To ask the Minister for the Secretary of State for Digital, Culture, Media and Sport, what safeguards are in place to protect volunteers employed in the charity sector from workplace bullying and harassment.

Photo of Tracey Crouch Tracey Crouch The Parliamentary Under-Secretary of State for Digital, Culture, Media and Sport

The Government expects charities to take robust action against any bullying and harassment relating to employees or volunteers.

Charity employees have some protection in law under the Public Interest Disclosure Act 1998 from detrimental treatment or victimisation from their employer if, in the public interest, they report concerns about serious wrongdoing at their charity to the Charity Commission, provided that the concerns they report meet the conditions in the Act for a ’protected disclosure’. There are other mechanisms for volunteers to report such concerns to the Charity Commission, although they are not covered by the Act.
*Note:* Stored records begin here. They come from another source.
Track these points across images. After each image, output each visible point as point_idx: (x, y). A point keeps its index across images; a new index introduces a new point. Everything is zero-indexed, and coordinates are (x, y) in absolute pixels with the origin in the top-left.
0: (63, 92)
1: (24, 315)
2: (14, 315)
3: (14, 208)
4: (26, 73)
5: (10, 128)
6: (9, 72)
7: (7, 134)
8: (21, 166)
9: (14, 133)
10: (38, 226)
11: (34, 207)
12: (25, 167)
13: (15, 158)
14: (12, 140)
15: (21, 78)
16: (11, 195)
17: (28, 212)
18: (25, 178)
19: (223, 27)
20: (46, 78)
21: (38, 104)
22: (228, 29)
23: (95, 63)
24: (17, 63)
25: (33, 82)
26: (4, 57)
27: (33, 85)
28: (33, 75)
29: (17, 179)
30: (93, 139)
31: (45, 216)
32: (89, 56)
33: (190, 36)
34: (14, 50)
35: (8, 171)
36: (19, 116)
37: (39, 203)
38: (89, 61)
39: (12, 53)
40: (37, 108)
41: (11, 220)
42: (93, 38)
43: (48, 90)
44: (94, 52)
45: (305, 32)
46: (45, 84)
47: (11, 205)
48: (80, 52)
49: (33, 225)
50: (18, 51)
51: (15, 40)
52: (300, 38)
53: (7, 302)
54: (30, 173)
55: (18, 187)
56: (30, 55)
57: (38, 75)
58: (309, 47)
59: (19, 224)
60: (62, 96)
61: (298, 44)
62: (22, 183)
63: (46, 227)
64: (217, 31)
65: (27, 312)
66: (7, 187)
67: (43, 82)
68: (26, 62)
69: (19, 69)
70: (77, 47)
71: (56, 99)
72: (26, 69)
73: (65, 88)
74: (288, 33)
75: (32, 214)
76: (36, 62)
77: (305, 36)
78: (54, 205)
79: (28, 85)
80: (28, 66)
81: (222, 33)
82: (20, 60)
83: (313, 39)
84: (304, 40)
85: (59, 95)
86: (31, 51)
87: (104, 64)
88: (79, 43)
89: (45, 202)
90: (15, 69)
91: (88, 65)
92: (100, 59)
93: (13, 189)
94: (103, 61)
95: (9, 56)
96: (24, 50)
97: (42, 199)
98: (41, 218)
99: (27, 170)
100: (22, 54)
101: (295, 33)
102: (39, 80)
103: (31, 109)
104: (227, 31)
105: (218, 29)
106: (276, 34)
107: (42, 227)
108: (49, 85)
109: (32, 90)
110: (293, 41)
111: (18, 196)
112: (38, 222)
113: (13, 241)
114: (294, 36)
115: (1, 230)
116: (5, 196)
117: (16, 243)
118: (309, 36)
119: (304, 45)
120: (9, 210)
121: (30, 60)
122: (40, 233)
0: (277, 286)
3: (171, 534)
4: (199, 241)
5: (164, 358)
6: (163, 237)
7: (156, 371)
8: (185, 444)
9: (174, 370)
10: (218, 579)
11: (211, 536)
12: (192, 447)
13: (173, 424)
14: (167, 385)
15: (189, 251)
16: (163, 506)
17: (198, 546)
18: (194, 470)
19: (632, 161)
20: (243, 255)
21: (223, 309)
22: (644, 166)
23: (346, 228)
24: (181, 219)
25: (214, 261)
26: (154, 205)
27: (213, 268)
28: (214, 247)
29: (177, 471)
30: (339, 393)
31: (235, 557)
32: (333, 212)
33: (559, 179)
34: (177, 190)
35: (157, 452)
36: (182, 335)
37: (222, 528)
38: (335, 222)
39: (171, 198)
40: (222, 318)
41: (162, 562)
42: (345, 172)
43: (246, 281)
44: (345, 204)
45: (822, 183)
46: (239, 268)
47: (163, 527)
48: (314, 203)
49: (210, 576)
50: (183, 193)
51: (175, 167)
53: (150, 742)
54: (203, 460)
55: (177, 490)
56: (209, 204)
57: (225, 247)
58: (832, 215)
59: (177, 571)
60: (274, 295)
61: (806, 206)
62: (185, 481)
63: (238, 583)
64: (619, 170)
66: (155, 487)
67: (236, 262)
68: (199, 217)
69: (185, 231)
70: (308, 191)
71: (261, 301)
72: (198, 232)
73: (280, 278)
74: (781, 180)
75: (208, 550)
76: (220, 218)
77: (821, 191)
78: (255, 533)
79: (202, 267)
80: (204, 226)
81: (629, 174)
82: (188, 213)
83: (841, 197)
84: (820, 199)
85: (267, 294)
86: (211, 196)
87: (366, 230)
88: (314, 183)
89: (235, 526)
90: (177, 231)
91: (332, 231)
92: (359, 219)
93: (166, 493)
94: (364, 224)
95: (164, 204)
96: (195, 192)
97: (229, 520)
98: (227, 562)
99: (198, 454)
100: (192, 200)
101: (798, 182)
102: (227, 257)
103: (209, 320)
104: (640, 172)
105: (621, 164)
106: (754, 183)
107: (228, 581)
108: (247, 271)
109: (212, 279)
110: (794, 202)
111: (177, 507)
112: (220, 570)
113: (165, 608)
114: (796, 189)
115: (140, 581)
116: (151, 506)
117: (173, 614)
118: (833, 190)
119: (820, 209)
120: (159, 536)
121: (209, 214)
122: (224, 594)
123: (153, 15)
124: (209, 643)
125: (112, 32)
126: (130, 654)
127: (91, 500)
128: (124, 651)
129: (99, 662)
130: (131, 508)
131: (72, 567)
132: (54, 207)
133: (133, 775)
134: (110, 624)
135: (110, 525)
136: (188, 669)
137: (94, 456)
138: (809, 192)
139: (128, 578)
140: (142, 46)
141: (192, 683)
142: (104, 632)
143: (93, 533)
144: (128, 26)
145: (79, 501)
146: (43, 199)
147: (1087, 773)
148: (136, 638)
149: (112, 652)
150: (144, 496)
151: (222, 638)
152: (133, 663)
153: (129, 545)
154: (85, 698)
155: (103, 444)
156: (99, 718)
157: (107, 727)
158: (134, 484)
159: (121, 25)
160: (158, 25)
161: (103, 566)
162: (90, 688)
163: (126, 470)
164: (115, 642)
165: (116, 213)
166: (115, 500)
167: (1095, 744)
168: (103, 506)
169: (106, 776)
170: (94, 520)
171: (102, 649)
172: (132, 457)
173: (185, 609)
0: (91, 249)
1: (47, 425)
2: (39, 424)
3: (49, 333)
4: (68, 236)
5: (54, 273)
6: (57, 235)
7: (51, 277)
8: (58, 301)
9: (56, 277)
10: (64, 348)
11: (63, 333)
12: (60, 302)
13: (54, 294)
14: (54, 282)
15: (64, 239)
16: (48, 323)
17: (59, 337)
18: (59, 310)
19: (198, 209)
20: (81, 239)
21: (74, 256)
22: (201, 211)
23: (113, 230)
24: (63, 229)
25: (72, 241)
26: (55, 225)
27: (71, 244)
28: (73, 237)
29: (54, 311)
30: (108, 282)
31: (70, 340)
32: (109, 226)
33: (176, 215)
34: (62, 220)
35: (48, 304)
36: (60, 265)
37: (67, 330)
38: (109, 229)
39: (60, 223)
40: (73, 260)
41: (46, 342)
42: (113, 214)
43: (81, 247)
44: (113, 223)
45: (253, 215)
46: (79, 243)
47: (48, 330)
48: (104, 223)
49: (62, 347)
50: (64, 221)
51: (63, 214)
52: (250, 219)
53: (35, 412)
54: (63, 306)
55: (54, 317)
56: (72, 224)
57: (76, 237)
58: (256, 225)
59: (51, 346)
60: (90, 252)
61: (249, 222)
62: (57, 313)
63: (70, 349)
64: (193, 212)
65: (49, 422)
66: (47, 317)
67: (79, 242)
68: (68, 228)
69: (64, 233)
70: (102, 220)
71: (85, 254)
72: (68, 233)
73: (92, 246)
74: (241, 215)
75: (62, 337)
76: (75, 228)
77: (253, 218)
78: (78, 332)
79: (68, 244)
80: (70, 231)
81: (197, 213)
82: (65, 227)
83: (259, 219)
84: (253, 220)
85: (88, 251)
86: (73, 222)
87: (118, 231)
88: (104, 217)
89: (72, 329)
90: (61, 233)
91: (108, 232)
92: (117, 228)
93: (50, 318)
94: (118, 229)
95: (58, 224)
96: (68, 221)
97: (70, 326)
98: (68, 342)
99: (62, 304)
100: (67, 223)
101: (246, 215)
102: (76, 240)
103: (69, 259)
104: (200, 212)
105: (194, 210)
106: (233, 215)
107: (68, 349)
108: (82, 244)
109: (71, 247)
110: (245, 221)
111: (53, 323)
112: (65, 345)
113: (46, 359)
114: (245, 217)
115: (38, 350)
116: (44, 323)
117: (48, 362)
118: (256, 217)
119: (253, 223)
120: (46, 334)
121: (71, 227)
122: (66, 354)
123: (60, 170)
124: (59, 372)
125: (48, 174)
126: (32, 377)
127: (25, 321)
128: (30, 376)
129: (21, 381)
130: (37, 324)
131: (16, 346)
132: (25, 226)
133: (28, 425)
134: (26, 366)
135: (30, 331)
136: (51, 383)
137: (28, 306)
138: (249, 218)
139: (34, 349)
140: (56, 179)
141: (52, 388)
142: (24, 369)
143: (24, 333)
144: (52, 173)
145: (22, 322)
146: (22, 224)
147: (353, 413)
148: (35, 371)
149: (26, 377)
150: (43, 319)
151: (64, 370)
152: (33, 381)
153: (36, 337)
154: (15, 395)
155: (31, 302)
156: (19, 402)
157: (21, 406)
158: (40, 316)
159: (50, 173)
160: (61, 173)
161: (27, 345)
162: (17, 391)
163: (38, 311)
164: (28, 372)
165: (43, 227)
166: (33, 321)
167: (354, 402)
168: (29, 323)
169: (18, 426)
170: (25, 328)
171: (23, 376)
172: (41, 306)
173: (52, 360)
Government, regulators and the charity sector are working together to reaffirm the importance of safeguarding as a governance priority for charities, and to agree and commit to actions jointly and individually to strengthen the safeguarding capability and capacity of charities working across the UK. The Charity Commission has already announced a suite of measures to help ensure charities learn the wider lessons from recent safeguarding cases revelations involving Oxfam and other charities, and to strengthen protection from harm for charity beneficiaries, employees and volunteers. This includes a review of its whistleblowing processes and guidance.